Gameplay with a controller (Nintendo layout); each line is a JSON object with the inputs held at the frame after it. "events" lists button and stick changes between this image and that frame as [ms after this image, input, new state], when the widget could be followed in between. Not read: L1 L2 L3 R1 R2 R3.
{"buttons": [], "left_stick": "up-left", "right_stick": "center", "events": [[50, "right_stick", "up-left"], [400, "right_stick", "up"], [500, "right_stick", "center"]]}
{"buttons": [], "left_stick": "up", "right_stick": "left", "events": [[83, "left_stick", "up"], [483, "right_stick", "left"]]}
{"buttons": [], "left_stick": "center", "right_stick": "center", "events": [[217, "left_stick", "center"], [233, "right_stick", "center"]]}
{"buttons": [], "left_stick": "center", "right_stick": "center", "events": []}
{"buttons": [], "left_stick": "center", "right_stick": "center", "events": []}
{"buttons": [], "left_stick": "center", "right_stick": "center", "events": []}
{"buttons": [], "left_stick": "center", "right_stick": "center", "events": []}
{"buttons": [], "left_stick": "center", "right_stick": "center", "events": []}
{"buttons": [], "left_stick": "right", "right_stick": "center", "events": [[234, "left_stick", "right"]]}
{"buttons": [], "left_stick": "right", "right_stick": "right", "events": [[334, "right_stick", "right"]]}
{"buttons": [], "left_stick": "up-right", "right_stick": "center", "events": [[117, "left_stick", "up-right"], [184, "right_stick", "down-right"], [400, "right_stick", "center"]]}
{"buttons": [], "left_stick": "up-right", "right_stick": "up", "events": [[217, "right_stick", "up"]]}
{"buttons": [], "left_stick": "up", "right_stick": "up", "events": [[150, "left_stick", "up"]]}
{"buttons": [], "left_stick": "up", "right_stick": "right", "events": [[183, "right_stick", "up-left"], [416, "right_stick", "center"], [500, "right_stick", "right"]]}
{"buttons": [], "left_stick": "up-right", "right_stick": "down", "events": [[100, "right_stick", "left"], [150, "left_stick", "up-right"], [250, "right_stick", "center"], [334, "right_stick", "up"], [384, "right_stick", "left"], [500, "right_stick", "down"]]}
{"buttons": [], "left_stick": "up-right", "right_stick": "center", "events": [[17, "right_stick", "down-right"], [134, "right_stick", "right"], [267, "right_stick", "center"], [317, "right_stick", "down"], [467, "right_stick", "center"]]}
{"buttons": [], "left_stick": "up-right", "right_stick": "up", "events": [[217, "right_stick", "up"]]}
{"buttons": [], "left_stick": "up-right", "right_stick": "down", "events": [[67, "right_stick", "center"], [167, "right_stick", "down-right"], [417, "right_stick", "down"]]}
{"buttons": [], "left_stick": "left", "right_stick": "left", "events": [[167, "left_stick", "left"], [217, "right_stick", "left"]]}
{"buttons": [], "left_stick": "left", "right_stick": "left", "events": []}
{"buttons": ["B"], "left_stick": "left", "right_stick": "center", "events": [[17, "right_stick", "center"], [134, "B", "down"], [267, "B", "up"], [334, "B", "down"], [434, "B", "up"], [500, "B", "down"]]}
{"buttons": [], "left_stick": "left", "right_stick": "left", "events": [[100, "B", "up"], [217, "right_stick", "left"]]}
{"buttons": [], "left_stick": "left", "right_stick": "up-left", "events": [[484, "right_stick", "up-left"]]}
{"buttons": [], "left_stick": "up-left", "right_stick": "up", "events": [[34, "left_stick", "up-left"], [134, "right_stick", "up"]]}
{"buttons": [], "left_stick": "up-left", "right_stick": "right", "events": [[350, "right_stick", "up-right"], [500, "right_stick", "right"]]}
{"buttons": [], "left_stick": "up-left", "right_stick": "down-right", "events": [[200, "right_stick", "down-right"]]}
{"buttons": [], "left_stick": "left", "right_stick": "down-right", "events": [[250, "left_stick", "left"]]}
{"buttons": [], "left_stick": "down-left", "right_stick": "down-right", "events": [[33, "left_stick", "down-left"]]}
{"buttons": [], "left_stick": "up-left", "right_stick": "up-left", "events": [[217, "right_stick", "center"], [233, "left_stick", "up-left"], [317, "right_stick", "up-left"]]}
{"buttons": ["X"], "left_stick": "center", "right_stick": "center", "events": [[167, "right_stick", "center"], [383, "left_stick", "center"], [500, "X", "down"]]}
───
_Task item_. Exactly as written, reproduce the whole listing.

_Task answer_.
Gameplay with a controller (Nintendo layout); each line is a JSON object with the inputs held at the frame after it. "events" lists button and stick changes between this image and that frame as [ms after this image, input, new state], when the widget could be followed in between. Not read: L1 L2 L3 R1 R2 R3.
{"buttons": [], "left_stick": "up-left", "right_stick": "center", "events": [[50, "right_stick", "up-left"], [400, "right_stick", "up"], [500, "right_stick", "center"]]}
{"buttons": [], "left_stick": "up", "right_stick": "left", "events": [[83, "left_stick", "up"], [483, "right_stick", "left"]]}
{"buttons": [], "left_stick": "center", "right_stick": "center", "events": [[217, "left_stick", "center"], [233, "right_stick", "center"]]}
{"buttons": [], "left_stick": "center", "right_stick": "center", "events": []}
{"buttons": [], "left_stick": "center", "right_stick": "center", "events": []}
{"buttons": [], "left_stick": "center", "right_stick": "center", "events": []}
{"buttons": [], "left_stick": "center", "right_stick": "center", "events": []}
{"buttons": [], "left_stick": "center", "right_stick": "center", "events": []}
{"buttons": [], "left_stick": "right", "right_stick": "center", "events": [[234, "left_stick", "right"]]}
{"buttons": [], "left_stick": "right", "right_stick": "right", "events": [[334, "right_stick", "right"]]}
{"buttons": [], "left_stick": "up-right", "right_stick": "center", "events": [[117, "left_stick", "up-right"], [184, "right_stick", "down-right"], [400, "right_stick", "center"]]}
{"buttons": [], "left_stick": "up-right", "right_stick": "up", "events": [[217, "right_stick", "up"]]}
{"buttons": [], "left_stick": "up", "right_stick": "up", "events": [[150, "left_stick", "up"]]}
{"buttons": [], "left_stick": "up", "right_stick": "right", "events": [[183, "right_stick", "up-left"], [416, "right_stick", "center"], [500, "right_stick", "right"]]}
{"buttons": [], "left_stick": "up-right", "right_stick": "down", "events": [[100, "right_stick", "left"], [150, "left_stick", "up-right"], [250, "right_stick", "center"], [334, "right_stick", "up"], [384, "right_stick", "left"], [500, "right_stick", "down"]]}
{"buttons": [], "left_stick": "up-right", "right_stick": "center", "events": [[17, "right_stick", "down-right"], [134, "right_stick", "right"], [267, "right_stick", "center"], [317, "right_stick", "down"], [467, "right_stick", "center"]]}
{"buttons": [], "left_stick": "up-right", "right_stick": "up", "events": [[217, "right_stick", "up"]]}
{"buttons": [], "left_stick": "up-right", "right_stick": "down", "events": [[67, "right_stick", "center"], [167, "right_stick", "down-right"], [417, "right_stick", "down"]]}
{"buttons": [], "left_stick": "left", "right_stick": "left", "events": [[167, "left_stick", "left"], [217, "right_stick", "left"]]}
{"buttons": [], "left_stick": "left", "right_stick": "left", "events": []}
{"buttons": ["B"], "left_stick": "left", "right_stick": "center", "events": [[17, "right_stick", "center"], [134, "B", "down"], [267, "B", "up"], [334, "B", "down"], [434, "B", "up"], [500, "B", "down"]]}
{"buttons": [], "left_stick": "left", "right_stick": "left", "events": [[100, "B", "up"], [217, "right_stick", "left"]]}
{"buttons": [], "left_stick": "left", "right_stick": "up-left", "events": [[484, "right_stick", "up-left"]]}
{"buttons": [], "left_stick": "up-left", "right_stick": "up", "events": [[34, "left_stick", "up-left"], [134, "right_stick", "up"]]}
{"buttons": [], "left_stick": "up-left", "right_stick": "right", "events": [[350, "right_stick", "up-right"], [500, "right_stick", "right"]]}
{"buttons": [], "left_stick": "up-left", "right_stick": "down-right", "events": [[200, "right_stick", "down-right"]]}
{"buttons": [], "left_stick": "left", "right_stick": "down-right", "events": [[250, "left_stick", "left"]]}
{"buttons": [], "left_stick": "down-left", "right_stick": "down-right", "events": [[33, "left_stick", "down-left"]]}
{"buttons": [], "left_stick": "up-left", "right_stick": "up-left", "events": [[217, "right_stick", "center"], [233, "left_stick", "up-left"], [317, "right_stick", "up-left"]]}
{"buttons": ["X"], "left_stick": "center", "right_stick": "center", "events": [[167, "right_stick", "center"], [383, "left_stick", "center"], [500, "X", "down"]]}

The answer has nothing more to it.